Recorded data:
__________

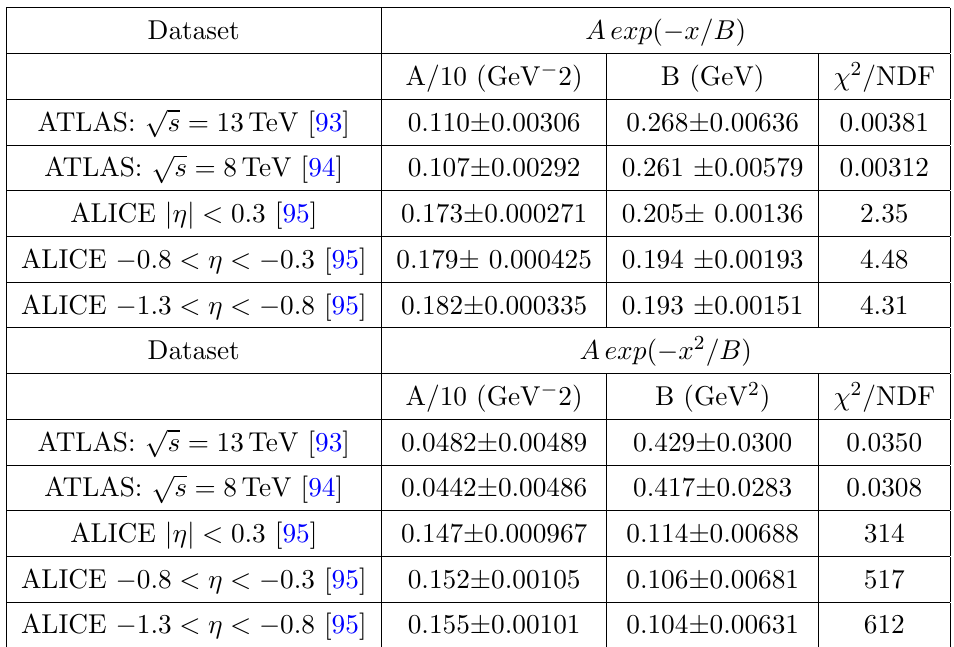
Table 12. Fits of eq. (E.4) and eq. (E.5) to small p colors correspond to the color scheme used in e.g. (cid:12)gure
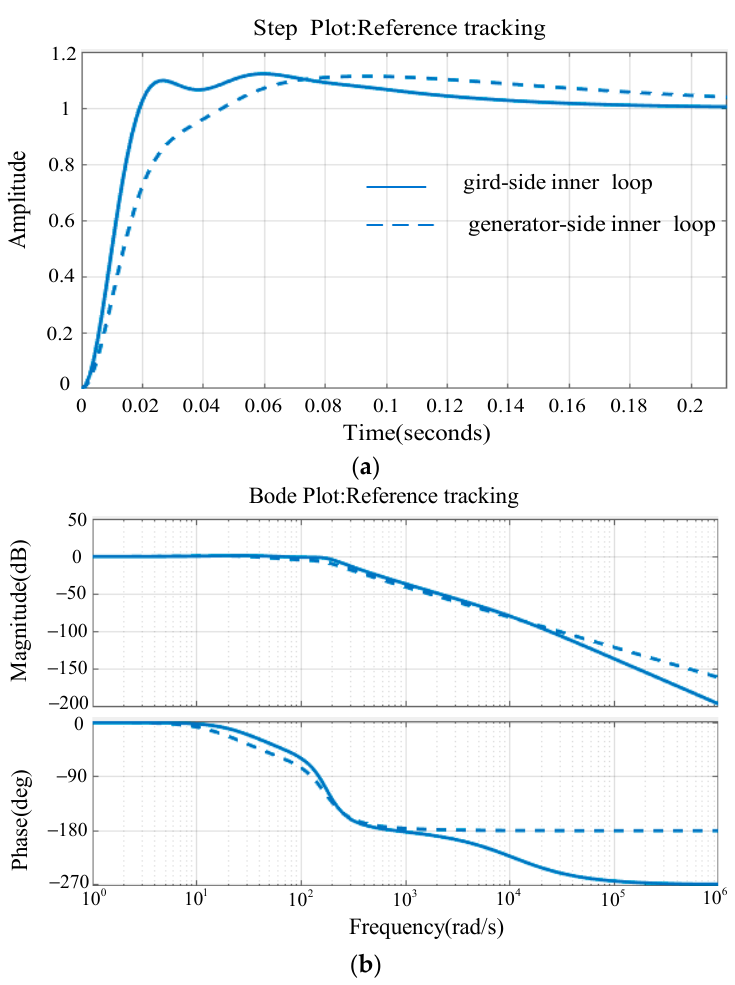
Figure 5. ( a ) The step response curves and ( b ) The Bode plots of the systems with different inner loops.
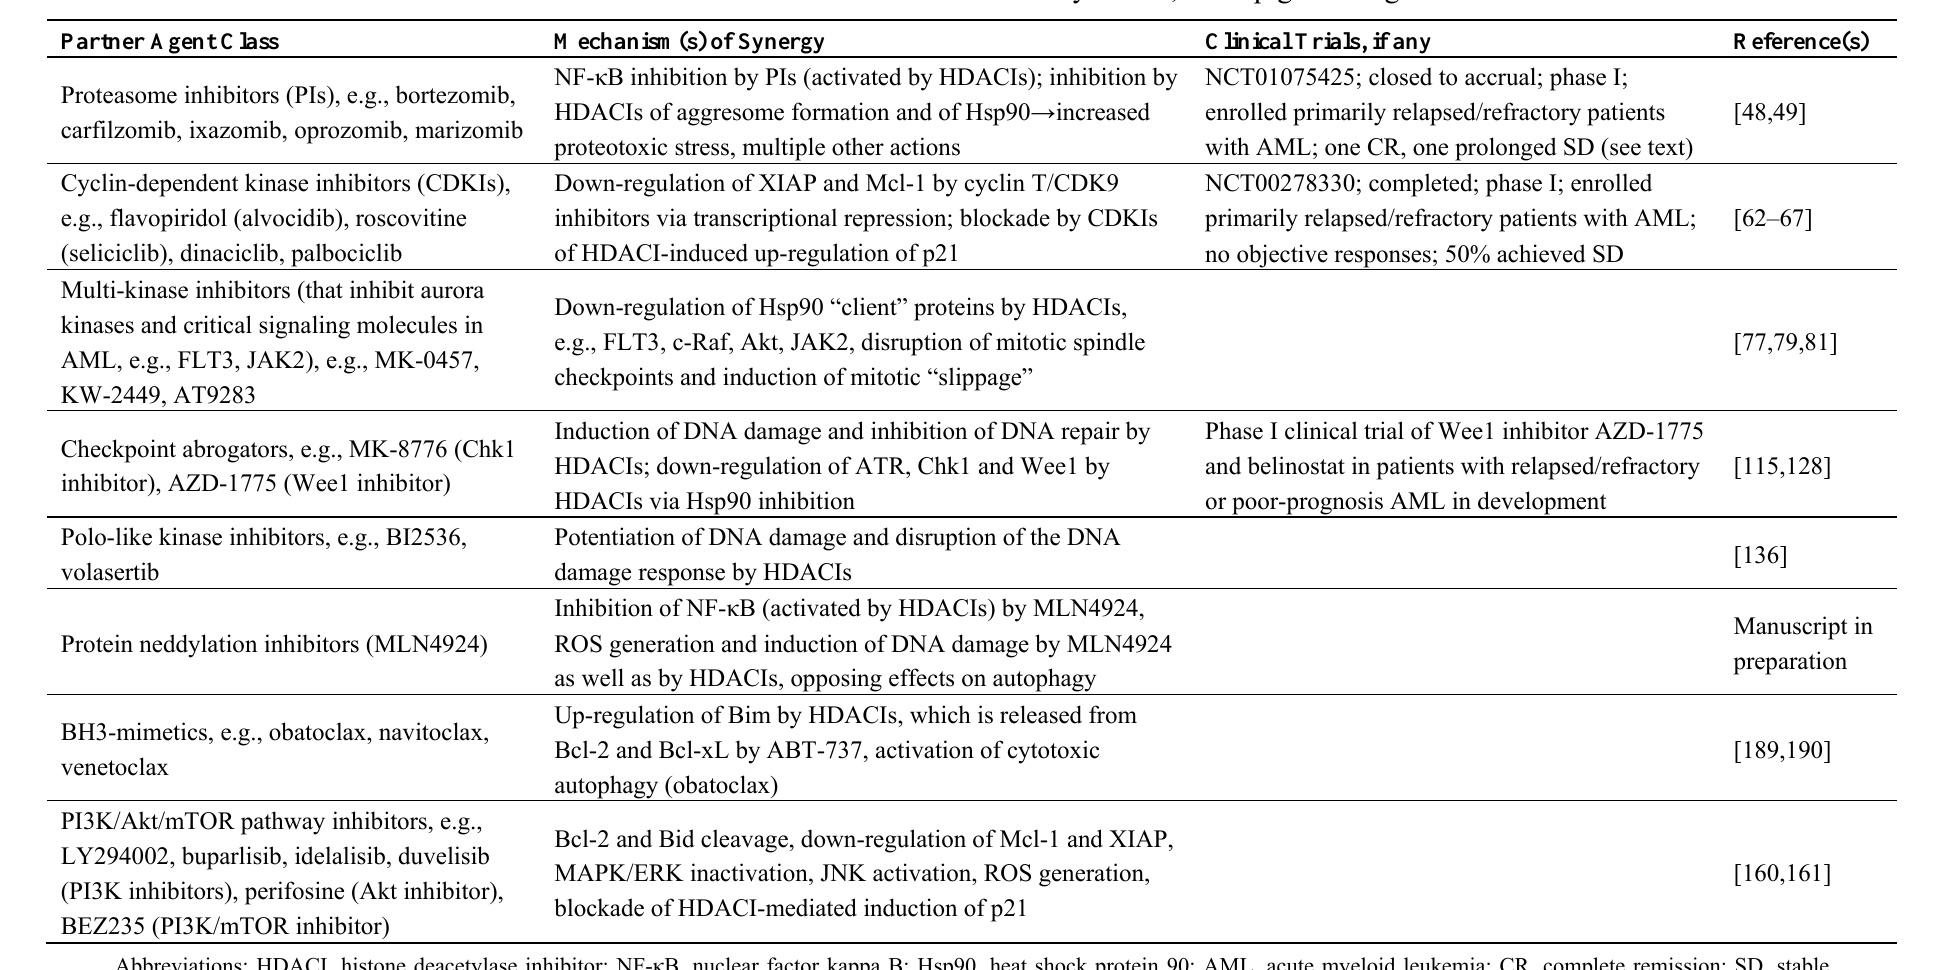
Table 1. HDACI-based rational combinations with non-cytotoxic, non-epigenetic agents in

__________

Task requirements:
Go through the material above and report each line containing "Table".

Finished task:
Table 12. Fits of eq. (E.4) and eq. (E.5) to small p colors correspond to the color scheme used in e.g. (cid:12)gure
Table 1. HDACI-based rational combinations with non-cytotoxic, non-epigenetic agents in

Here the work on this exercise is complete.